Tuesday, June 19, 2007

Justice



Reputed Klansman, 71, convicted in 1964 civil rights crime

The Associated Press


JACKSON, Miss. -- A jury on Thursday convicted reputed Ku Klux Klansman James Seale of kidnapping and conspiracy in the 1964 deaths of two black teenagers in southwestern Mississippi.

Seale, 71, faces life in prison in the deaths of Charles Moore and Henry Dee. The 19-year-olds disappeared from Franklin County on May 2, 1964, and their bodies were found later in the Mississippi River.

"I thank the Lord that we got justice," Dee's older sister, Thelma Collins, of Springfield, La., said outside the courthouse.

Seale sat stone-faced as the verdict was read and showed no emotion as marshals led him out.

Federal prosecutors indicted Seale in January almost 43 years after the slayings. He is to be sentenced Aug. 24 on two counts of kidnapping and one count of conspiracy.


Fuck him.

I remember a story my father told me when I was a boy. It didn't take long and he never mentioned it again but I'll never forget it.

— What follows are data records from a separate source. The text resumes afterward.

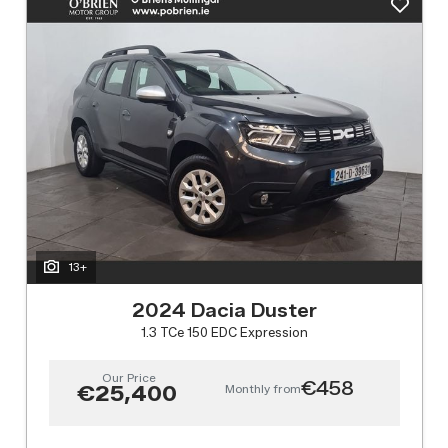
13+
2024 Dacia Duster
1.3 TCe 150 EDC Expression
Our Price
€458
Monthly from
€25,400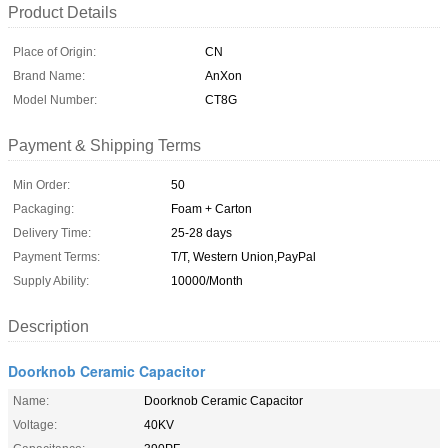
Product Details
Place of Origin:
CN
Brand Name:
AnXon
Model Number:
CT8G
Payment & Shipping Terms
Min Order:
50
Packaging:
Foam + Carton
Delivery Time:
25-28 days
Payment Terms:
T/T, Western Union,PayPal
Supply Ability:
10000/Month
Description
Doorknob Ceramic Capacitor
Name:
Doorknob Ceramic Capacitor
Voltage:
40KV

My father told me about a wooded area where he and his friends used to play until a black man was lynched there a few nights ago. The tree that they used to climb and play hide and seek was used for a terrible purpose and they never went there again after they learned what happened. It was the first time I can recall seeing my father vulnerable. I hated seeing the pain on his face and I hated the white men who put it there.

Generations of black men and women shared these horrible memories and fears for centuries. White men like James Ford Seale was an obedient cog in the White Killing Machine that murdered innocent people of color for entertainment.

So now I'm supposed to feel for Seale because he's a sick old man who's going to die in jail?

I feel sorry for Charles Moore and Henry Dee, two young black men who never lived past their nineteenth birthday.